Ethics and Sanctification lead at 114 and 105 units — an unusual ordering for a Reformed-adjacent preacher. Robinson's corpus skews heavily practical: he preaches about how to live, not primarily about what to believe. Soteriology arrives fourth (82), beneath Hamartiology (88). The practical orientation of his corpus reflects his conviction that the Big Idea must always land in the congregation's Monday-morning world.
Personal story leads (32) — Robinson is a natural narrator, with personal anecdotes and cultural references running nearly equal (32 vs 24). Historical example and analogy are both significant, reflecting an academic's comfort with the full illustration toolkit. He draws from literature, history, and real life with equal ease. No single mode dominates: 110 illustrations spread across five types.
Paul leads at 8× across variant references — Robinson is deeply Pauline, with 1 Corinthians 13 dominating his scripture citation list.
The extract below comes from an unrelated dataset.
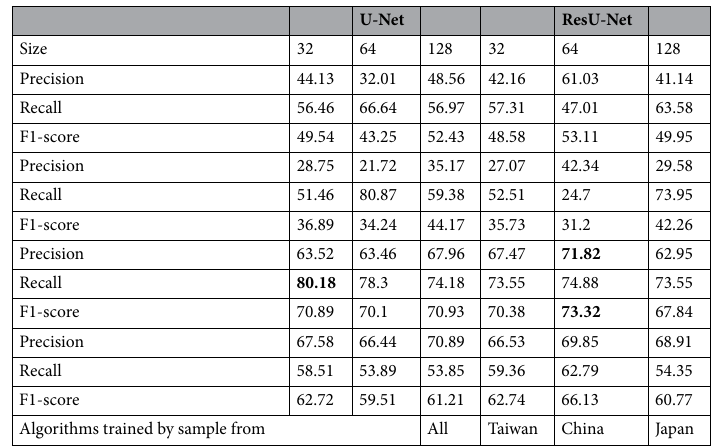
Table 7. The resulting precision, recall, and f1-score values for Scenario 4 (training the algorithms with the training dataset of Japan and testing on the Taiwan, China, Japan, and all test datasets separately). The highest values of precision, recall, and f1-score are indicated in bold.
Will Durant (3×) and Martin Luther (3×) represent the historian and the Reformer. The appearance of Cole Porter, Francis Scott Key, and Ian MacLaren suggests an eclectic, culturally engaged citation sensibility — the preacher reaching across the aisle to make doctrine comprehensible to everyday people.
"Love is patient, love is kind. It does not envy, it does not boast, it is not proud."
"A theology of the cross is not a comfortable theology — it is a true one."
Robinson's top doctrinal locus is Ethics/Moral Theology (114), not Soteriology (82). This is a striking reversal of the typical Reformed order. He preached to people who already believed — and his question was whether they were living it. The Big Idea framework is inherently applicational: not just "what does this text say?" but "what should people do differently Monday morning?" The data bears out the method.
Five illustration types with relatively even distribution — personal story, cultural reference, historical example, analogy, hypothetical — reflects the homiletics professor's self-awareness. Robinson taught preachers how to illustrate, and his own corpus shows mastery of every mode. No single type dominates (unlike Sproul's strong narrative lean), suggesting a deliberate, trained versatility.
1 Corinthians 13:4 is his #1 most-cited verse (13×). Romans 4 and Ephesians also appear prominently. Paul's ethical and applicational letters dominate Robinson's scripture palette. He is less drawn to narrative OT books (very few narrative sermons in the corpus) and more to the epistles — the part of scripture most naturally suited to the Big Idea method, where propositions are stated rather than embedded in story.
Robinson wrote the textbook, but the corpus proves he was also a practitioner. The corpus shows consistent application of Big Idea principles: single-thesis structure, clear exposition, concrete illustration, targeted application. He did not just teach a method — he inhabited it. When he died in 2017, former students at hundreds of churches were preaching with tools he gave them.